Selon franceinfo, il aurait été admis pour des problèmes cardiaques, après avoir été retrouvé allongé dans sa cellule de la prison de Fresnes. Âgé de 78 ans, il est par ailleurs atteint de la maladie d’Alzheimer.
La piste Fourniret explorée dans d'autres affaires
La justice enquête sur l'implication possible de Michel Fourniret dans d'autres disparitions de jeunes femmes. Tout dernièrement, la juge d'instruction Sabine Kheris en charge des meurtres attribués à Michel Fourniret a demandé l'exhumation du corps d'une femme enterrée sous X en octobre 1997 à Mont-Saint-Sulpice, dans l'Yonne.Exhumer ce corps pourrait permettre d'en comparer l'ADN à différentes traces retrouvées sur un matelas saisi en 2003 dans une maison de Ville-sur-Lumes (Ardennes), près de Charleville-Mézières. C'est dans cette maison, affirme l'ex-épouse du tueur en série âgé aujourd'hui de 78 ans, qu'il aurait violé et tué Estelle Mouzin.

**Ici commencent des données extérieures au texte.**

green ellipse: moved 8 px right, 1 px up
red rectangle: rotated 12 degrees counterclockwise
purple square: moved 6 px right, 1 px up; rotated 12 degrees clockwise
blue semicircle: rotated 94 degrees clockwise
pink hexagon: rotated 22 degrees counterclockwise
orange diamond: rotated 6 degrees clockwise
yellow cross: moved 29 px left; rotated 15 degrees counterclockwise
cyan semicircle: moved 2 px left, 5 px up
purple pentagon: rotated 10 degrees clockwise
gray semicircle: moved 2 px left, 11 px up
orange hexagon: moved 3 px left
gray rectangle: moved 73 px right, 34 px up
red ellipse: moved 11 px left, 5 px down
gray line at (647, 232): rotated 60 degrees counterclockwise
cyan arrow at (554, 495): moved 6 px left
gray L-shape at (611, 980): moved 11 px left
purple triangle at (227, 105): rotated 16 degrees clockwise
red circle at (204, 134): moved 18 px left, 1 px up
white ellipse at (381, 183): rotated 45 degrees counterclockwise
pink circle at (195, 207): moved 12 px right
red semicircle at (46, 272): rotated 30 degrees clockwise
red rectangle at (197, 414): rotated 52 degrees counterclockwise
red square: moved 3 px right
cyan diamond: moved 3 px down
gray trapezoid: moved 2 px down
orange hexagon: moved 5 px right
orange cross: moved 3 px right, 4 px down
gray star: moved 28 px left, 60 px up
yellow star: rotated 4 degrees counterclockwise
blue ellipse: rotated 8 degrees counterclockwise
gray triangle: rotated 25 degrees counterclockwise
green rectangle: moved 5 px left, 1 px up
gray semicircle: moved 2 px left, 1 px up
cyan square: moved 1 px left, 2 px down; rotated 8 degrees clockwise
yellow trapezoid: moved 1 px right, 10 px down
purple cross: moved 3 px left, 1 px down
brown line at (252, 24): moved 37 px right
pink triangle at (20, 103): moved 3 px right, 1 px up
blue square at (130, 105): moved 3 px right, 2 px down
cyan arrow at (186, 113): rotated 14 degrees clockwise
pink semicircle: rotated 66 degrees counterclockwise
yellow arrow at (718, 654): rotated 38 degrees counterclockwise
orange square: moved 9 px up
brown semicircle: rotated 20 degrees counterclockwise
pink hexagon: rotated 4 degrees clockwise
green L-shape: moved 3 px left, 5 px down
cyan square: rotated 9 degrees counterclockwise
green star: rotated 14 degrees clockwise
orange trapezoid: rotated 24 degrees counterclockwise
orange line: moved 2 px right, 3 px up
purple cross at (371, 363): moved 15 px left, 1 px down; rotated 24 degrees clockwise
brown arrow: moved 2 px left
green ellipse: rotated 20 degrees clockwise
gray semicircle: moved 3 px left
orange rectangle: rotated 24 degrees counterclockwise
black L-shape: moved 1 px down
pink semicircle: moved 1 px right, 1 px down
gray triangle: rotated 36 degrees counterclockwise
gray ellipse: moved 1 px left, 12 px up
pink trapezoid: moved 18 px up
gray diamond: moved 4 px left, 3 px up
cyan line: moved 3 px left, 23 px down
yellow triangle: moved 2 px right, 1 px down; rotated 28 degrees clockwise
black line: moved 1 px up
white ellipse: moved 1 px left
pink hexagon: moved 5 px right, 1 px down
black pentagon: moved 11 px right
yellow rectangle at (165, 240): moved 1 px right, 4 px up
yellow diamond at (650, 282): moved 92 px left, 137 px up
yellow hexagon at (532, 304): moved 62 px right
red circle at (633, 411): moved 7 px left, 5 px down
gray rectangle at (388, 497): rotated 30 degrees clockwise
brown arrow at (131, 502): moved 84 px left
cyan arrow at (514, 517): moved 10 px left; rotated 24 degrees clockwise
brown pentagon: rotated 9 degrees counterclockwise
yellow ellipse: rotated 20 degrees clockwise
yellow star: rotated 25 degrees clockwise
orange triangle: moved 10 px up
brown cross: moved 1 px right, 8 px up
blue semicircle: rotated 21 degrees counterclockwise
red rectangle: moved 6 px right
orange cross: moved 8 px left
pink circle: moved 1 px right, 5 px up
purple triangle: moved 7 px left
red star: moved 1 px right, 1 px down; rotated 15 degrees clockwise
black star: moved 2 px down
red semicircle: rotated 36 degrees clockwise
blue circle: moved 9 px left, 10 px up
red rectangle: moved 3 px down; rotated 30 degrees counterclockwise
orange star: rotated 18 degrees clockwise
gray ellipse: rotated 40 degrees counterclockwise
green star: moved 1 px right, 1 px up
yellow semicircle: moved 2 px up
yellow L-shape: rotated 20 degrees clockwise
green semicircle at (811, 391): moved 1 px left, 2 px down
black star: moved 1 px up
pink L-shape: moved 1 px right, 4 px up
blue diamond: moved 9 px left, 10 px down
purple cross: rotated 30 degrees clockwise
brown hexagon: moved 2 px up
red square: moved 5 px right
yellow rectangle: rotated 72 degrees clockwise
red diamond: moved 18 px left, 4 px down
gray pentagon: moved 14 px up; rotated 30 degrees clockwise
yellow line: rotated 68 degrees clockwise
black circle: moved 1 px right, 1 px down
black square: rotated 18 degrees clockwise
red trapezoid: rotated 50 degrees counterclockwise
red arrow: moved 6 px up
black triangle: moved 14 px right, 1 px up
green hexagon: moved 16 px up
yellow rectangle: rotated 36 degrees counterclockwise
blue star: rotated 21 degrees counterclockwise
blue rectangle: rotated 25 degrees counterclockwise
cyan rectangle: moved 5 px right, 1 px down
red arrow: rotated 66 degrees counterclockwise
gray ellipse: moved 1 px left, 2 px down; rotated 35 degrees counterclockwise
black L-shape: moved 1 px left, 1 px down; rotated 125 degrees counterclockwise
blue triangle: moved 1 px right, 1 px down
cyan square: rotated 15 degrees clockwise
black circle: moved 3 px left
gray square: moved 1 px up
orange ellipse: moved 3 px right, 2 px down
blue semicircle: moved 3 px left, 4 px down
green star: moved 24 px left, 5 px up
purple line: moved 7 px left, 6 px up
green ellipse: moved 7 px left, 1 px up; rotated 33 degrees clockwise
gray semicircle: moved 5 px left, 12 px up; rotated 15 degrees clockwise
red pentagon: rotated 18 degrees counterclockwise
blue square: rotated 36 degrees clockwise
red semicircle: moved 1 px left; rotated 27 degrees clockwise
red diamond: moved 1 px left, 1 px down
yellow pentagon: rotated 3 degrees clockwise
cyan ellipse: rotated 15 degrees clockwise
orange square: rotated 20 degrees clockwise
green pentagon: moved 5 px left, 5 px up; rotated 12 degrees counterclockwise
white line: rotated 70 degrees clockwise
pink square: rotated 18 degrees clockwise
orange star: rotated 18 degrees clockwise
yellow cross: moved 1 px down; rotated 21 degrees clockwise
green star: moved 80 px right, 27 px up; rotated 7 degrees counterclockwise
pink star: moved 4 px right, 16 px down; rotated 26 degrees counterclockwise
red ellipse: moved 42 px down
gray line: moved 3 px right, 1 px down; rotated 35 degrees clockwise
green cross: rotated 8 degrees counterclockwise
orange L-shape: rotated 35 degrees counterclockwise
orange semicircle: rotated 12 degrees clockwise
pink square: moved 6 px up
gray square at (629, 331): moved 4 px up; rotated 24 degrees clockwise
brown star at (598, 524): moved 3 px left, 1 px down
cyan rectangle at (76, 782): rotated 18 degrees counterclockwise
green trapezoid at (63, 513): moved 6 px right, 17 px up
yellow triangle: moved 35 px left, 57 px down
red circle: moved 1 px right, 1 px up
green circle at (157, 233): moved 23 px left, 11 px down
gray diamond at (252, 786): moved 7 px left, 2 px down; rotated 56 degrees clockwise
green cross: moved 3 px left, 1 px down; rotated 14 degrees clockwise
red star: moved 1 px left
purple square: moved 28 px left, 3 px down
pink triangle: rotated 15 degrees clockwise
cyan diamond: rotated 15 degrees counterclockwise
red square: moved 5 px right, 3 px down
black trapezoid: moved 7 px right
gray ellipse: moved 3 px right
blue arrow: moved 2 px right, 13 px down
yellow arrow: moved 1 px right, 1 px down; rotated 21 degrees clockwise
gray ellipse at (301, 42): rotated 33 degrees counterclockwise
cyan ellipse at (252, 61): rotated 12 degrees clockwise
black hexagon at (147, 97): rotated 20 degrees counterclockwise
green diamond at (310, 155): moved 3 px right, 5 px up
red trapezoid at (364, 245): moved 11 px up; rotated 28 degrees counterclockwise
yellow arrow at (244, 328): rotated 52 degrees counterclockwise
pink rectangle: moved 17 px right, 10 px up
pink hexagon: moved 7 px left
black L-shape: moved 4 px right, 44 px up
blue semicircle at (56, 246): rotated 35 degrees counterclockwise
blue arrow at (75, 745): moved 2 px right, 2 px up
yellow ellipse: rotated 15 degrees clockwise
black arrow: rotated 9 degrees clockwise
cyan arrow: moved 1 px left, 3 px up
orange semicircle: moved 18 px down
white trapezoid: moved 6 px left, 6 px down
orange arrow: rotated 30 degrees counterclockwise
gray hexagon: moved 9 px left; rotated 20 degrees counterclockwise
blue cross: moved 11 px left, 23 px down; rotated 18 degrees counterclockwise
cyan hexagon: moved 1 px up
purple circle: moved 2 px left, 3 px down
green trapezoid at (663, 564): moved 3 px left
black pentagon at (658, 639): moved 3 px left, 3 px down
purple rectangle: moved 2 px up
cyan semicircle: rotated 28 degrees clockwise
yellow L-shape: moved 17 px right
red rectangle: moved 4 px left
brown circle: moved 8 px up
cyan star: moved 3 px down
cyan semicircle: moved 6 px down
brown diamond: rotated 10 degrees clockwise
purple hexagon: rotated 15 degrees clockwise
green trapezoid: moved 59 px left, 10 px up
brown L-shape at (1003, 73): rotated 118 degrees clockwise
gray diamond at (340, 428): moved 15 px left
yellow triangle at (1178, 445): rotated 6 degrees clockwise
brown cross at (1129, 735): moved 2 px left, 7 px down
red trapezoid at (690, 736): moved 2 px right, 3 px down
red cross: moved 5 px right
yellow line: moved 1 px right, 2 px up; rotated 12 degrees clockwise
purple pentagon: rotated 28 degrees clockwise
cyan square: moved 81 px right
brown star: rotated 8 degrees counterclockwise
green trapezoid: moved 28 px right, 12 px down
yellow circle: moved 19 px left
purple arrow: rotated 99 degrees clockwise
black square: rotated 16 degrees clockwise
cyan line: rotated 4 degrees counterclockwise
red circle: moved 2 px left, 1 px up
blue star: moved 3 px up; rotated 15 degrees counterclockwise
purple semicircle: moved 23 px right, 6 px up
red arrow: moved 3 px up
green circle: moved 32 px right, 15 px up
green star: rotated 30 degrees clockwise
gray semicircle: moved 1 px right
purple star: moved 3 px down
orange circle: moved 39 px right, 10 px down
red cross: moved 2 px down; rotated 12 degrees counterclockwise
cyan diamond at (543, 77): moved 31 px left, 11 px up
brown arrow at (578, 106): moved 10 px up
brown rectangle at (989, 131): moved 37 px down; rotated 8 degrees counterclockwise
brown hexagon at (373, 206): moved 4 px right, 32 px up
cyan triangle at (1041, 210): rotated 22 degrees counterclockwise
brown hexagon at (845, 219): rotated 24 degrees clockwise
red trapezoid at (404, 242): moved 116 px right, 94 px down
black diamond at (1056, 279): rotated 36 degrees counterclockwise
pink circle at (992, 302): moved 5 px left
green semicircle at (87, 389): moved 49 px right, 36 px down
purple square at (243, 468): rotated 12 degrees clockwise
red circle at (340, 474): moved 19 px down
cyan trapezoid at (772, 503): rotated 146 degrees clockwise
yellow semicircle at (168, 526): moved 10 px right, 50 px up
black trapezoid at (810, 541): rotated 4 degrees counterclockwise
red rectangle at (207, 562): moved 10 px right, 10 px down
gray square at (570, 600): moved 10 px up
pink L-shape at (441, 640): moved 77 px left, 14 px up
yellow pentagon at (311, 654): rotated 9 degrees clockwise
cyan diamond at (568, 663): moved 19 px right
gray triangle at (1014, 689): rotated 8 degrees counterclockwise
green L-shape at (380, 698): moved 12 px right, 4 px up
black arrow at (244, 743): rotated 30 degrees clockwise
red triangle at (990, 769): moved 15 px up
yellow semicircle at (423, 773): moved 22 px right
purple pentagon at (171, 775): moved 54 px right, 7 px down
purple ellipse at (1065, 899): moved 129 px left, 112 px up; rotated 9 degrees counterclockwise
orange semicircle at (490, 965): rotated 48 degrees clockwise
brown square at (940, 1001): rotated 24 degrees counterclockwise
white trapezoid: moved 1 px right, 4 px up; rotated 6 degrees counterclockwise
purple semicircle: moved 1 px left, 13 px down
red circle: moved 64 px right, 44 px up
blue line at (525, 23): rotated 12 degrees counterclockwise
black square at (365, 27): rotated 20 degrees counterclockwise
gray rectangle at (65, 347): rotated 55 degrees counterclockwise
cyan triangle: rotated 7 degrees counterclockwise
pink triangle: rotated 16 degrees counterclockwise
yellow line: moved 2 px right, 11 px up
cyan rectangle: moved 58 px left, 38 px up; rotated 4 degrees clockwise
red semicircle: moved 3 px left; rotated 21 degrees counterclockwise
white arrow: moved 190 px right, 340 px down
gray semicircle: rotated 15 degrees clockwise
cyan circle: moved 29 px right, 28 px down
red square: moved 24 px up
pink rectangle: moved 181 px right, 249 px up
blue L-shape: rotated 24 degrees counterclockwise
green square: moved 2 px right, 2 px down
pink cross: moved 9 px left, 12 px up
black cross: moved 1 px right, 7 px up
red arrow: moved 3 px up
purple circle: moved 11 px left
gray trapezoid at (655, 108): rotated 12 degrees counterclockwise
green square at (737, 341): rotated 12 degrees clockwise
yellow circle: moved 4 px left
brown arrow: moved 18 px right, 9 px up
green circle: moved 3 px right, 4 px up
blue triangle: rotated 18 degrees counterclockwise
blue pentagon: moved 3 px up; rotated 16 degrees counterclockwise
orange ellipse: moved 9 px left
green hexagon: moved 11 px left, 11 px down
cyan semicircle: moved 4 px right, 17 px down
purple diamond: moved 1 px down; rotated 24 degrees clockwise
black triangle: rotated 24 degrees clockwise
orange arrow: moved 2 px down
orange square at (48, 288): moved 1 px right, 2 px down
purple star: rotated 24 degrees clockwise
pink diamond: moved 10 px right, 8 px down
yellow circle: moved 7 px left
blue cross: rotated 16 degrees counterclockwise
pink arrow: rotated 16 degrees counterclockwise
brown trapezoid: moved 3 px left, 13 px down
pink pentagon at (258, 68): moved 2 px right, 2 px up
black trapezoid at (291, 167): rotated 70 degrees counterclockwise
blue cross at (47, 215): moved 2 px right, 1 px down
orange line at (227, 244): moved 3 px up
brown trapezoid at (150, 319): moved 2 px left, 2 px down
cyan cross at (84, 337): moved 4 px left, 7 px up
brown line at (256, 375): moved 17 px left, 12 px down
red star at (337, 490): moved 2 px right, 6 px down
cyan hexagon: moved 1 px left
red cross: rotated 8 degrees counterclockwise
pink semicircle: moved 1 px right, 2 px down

La famille de Virginie Bluzet demande également que la piste Michel Fourniret soit étudiée dans l'enquête sur le meurtre de cette jeune femme de 21 ans retrouvée sans vie en Saône-et-Loire en 1997. Le parquet a donné un avis favorable à l'examen de cette hypothèse, tout comme à l'examen de la piste Pascal Jardin, condamné pour un meurtre commis dans le secteur en 1996, celui de Christelle Blétry. La justice dira en décembre 2020 si elle accepte la poursuite de l'enquête.